It is easy, now that timber decay is a firmly established science, to understand what had happened. Their wet or common rot is our 'white rot'. These rots are caused by fungi which may attack all the structural components of the wood, but tend to preferentially destroy lignin, a substance which contributes to the woody strength of the cell walls. They are generally more common in hard woods than in softwoods. The 18th century concept of dry rot describes any of the 'brown rot' fungi. These fungi, which are common in softwoods, are unable to utilise lignin so that it remains as a fragile brown matrix that cracks into cubes as it dries. Brown rots, as a group, tend to prefer drier conditions than white rots, and damp building timbers make a good habitat.
 
Brown rot fungi must always have occurred in the British Isles, but they did achieve a massive notoriety during the late 18th Century when naval ships sank before they could be commissioned. The fungi had not changed, but the use of softwoods, and the environment within which it was placed, had. Several books were published on the subject, and a gold medal was offered by the Royal Society of Arts to anyone who could demonstrate a cure. However, the cure remained elusive because the problem was not understood, despite the appearance of a book, which correctly identified the causes, as early as 1797.

• **WORK TO DO**
Give the passage on timber decay again from "It is easy, now" up to and including "a good habitat.", changing "softwoods" to "conifer timbers" each time it appears.

• **DATASET EXTRACT**
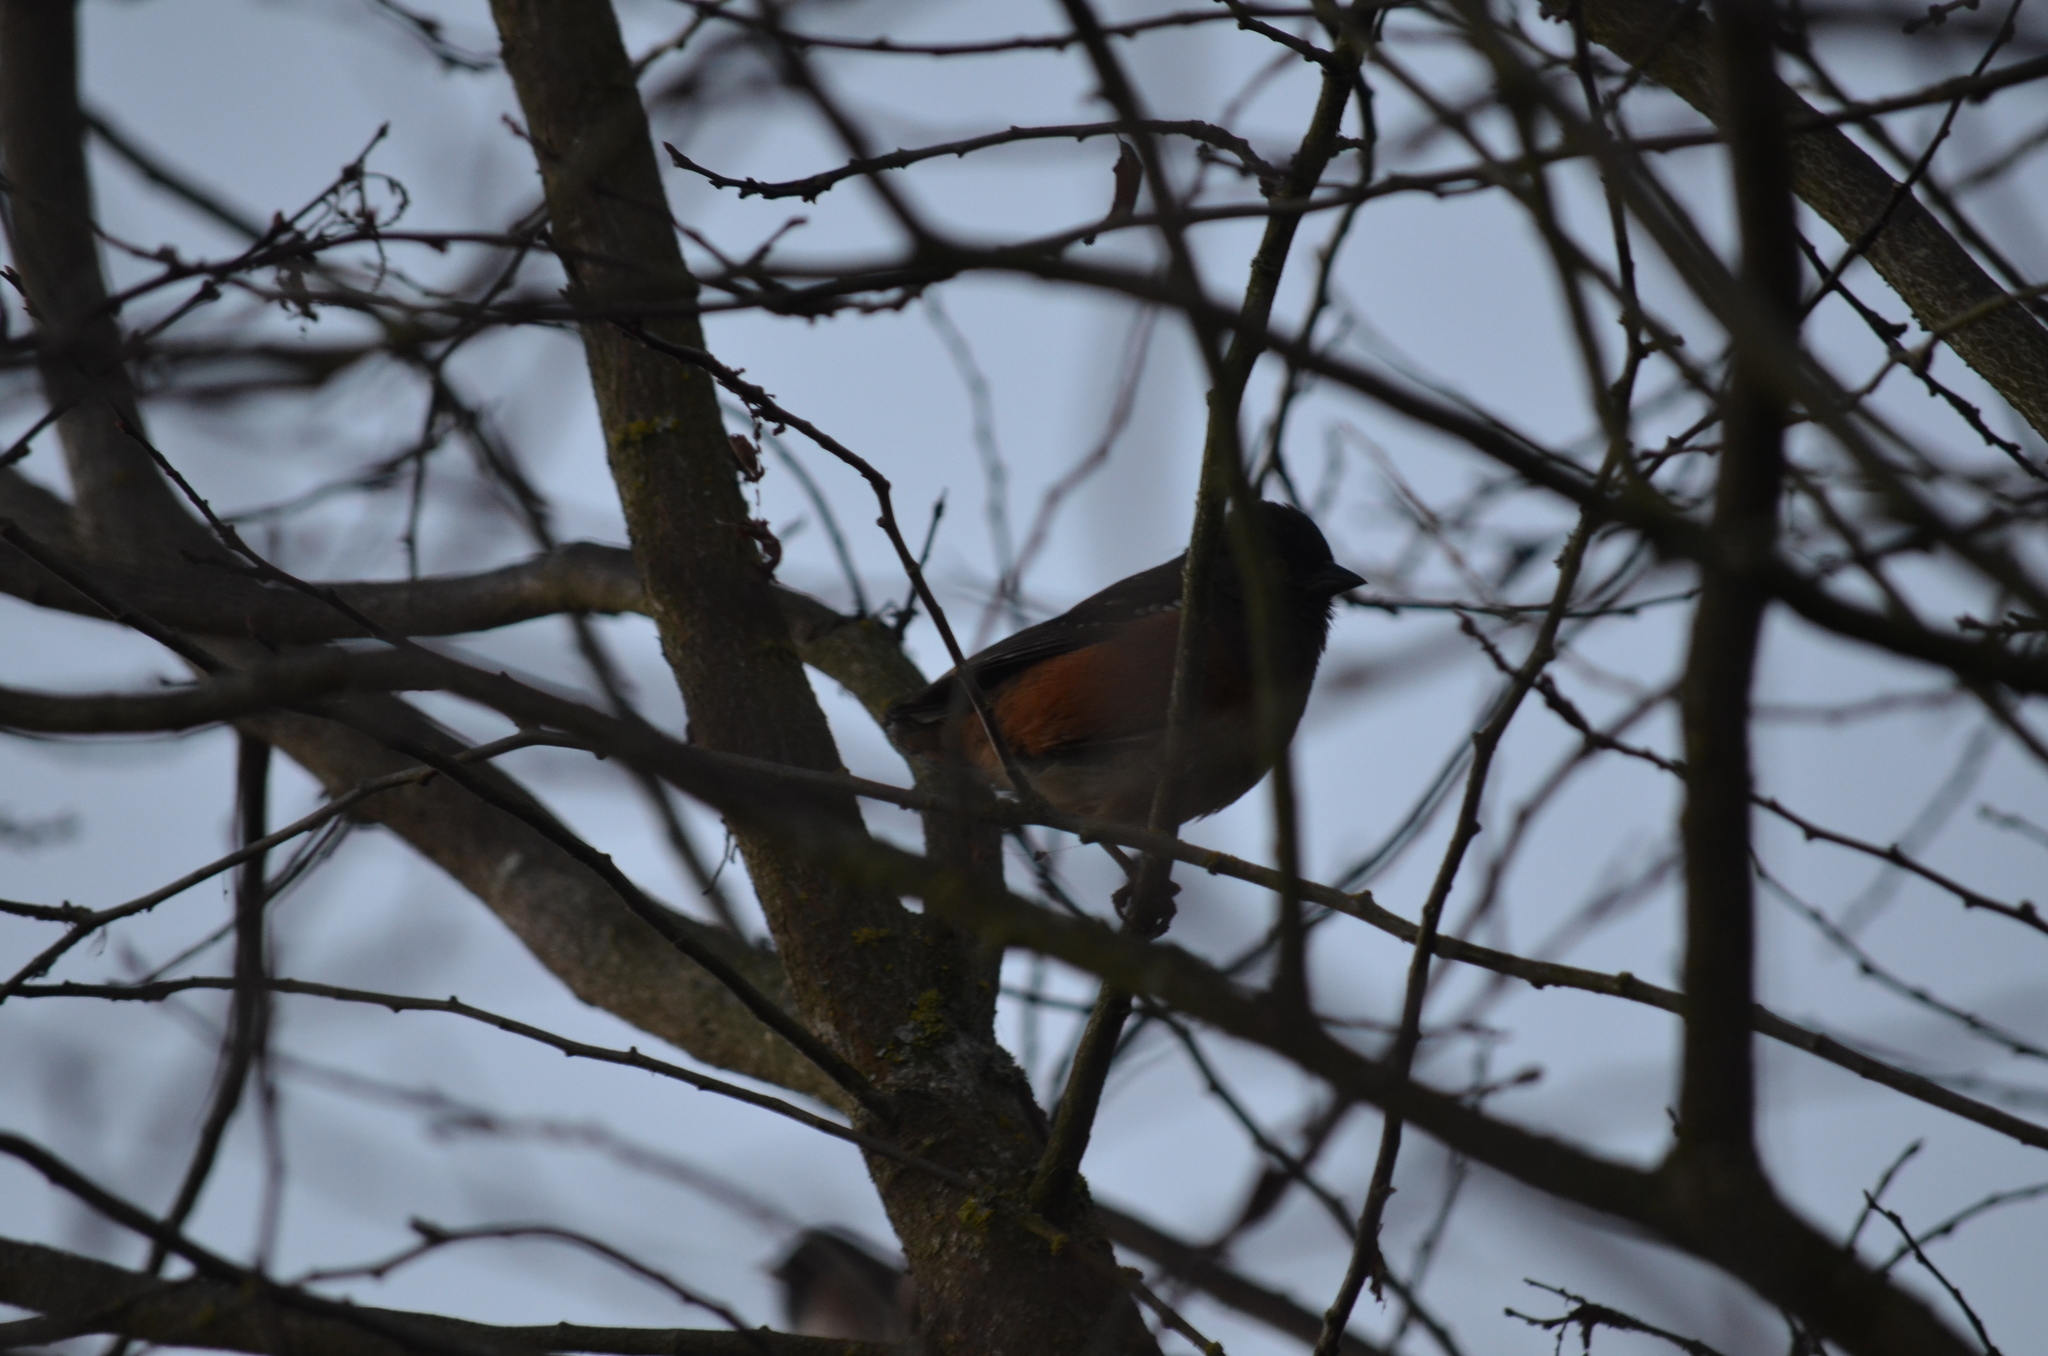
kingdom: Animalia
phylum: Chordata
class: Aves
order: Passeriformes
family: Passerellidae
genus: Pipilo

--

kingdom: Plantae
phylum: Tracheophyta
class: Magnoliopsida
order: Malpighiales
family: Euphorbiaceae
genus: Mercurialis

• **COMPLETE OUTPUT**
It is easy, now that timber decay is a firmly established science, to understand what had happened. Their wet or common rot is our 'white rot'. These rots are caused by fungi which may attack all the structural components of the wood, but tend to preferentially destroy lignin, a substance which contributes to the woody strength of the cell walls. They are generally more common in hard woods than in conifer timbers. The 18th century concept of dry rot describes any of the 'brown rot' fungi. These fungi, which are common in conifer timbers, are unable to utilise lignin so that it remains as a fragile brown matrix that cracks into cubes as it dries. Brown rots, as a group, tend to prefer drier conditions than white rots, and damp building timbers make a good habitat.